Custom metric displaying the wrong numbers during training

I am trying to use a custom metric for my training, but it seems that the numbers displayed during training are not the ones that should be calculated by the custom metrics.

For example, if I run the following:

learn.metrics = [fbeta_mod]
learn.validate(), fbeta_mod(*learn.get_preds(DatasetType.Valid))

I got different results from the validate() function and the ones applying the metric function on the predictions of the validation sets.

Namely, this is the output I get:

([0.8209119, tensor(0.4247)], tensor(0.6222))

If it is of any help, I am using a Tabular learner and I am just trying to use a modified fbeta function on a single class classification task (as the one in fastai.metrics seems not to work out of the box).
This is my modified function (notice that I also changed the default value of the sigmoid parameter.

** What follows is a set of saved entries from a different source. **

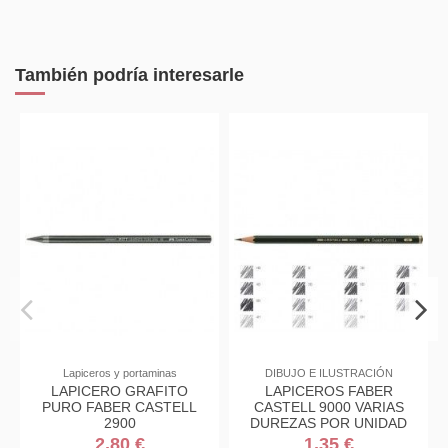
También podría interesarle
Lapiceros y portaminas
DIBUJO E ILUSTRACIÓN
LAPICERO GRAFITO
LAPICEROS FABER
PURO FABER CASTELL
CASTELL 9000 VARIAS
2900
DUREZAS POR UNIDAD
2,80 €
1,35 €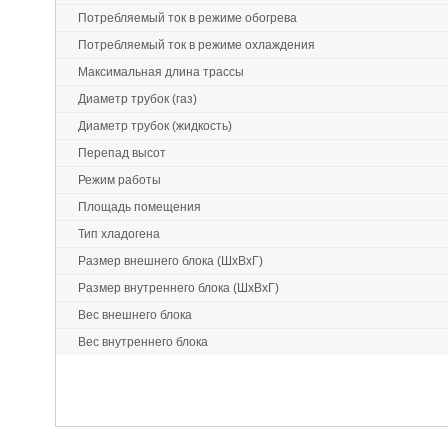
Потребляемый ток в режиме обогрева
Потребляемый ток в режиме охлаждения
Максимальная длина трассы
Диаметр трубок (газ)
Диаметр трубок (жидкость)
Перепад высот
Режим работы
Площадь помещения
Тип хладогена
Размер внешнего блока (ШxВxГ)
Размер внутреннего блока (ШxВxГ)
Вес внешнего блока
Вес внутреннего блока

def fbeta_mod(y_pred:Tensor, y_true:Tensor, thresh:float=0.2, beta:float=2, eps:float=1e-9, sigmoid:bool=False)->Rank0Tensor:
    "Computes the f_beta between `preds` and `targets`"
    beta2 = beta ** 2
    y_pred = y_pred[:, -1]
    if sigmoid: y_pred = y_pred.sigmoid()
    y_pred = (y_pred>thresh).float()
    y_true = y_true.float()
    TP = (y_pred*y_true).sum(dim=-1)
    prec = TP/(y_pred.sum(dim=-1)+eps)
    rec = TP/(y_true.sum(dim=-1)+eps)
    res = (prec*rec)/(prec*beta2+rec+eps)*(1+beta2)
    return res.mean()

the function itself gives me the same results as the fbeta_score in sklearn, so I am pretty sure the right result should be the higher one and the one displayed as a result of validate is wrong.

Any idea?

Edit: if it is of any importance, I am using a custom loss function as well, which is just a weighted cross entropy:

learn.loss_func = CrossEntropyFlat(weight=tensor([w0, 1-w0])))


w0 =; w0



When you do


Your metric is properly computed on all the predictions. But if you use it like this in validate or the training, it computes an average over batches, so it gives a wrong result. That is why, metrics like fbeta for single label classification are computed as Callbacks (you should have a look at FBeta), that stores all the results to be able to compute the right result at the end of validation.

Gotcha. Thanks. I suppose the same hold for accuracy as well. Weird that I had never noticed it

Just for the records, I managed to get the same results with Fbeta this way

learn.metrics = [FBeta()]
learn.validate(), fbeta_mod(*learn.get_preds(DatasetType.Valid), thresh=.5)

Notice that Fbeta uses a .5 threshold (and I am not sure it is possible to change it) while the default of fbeta is .2

There is no threshold parameter no: it takes the classes that has the maximum probability as prediction since it’s single-label.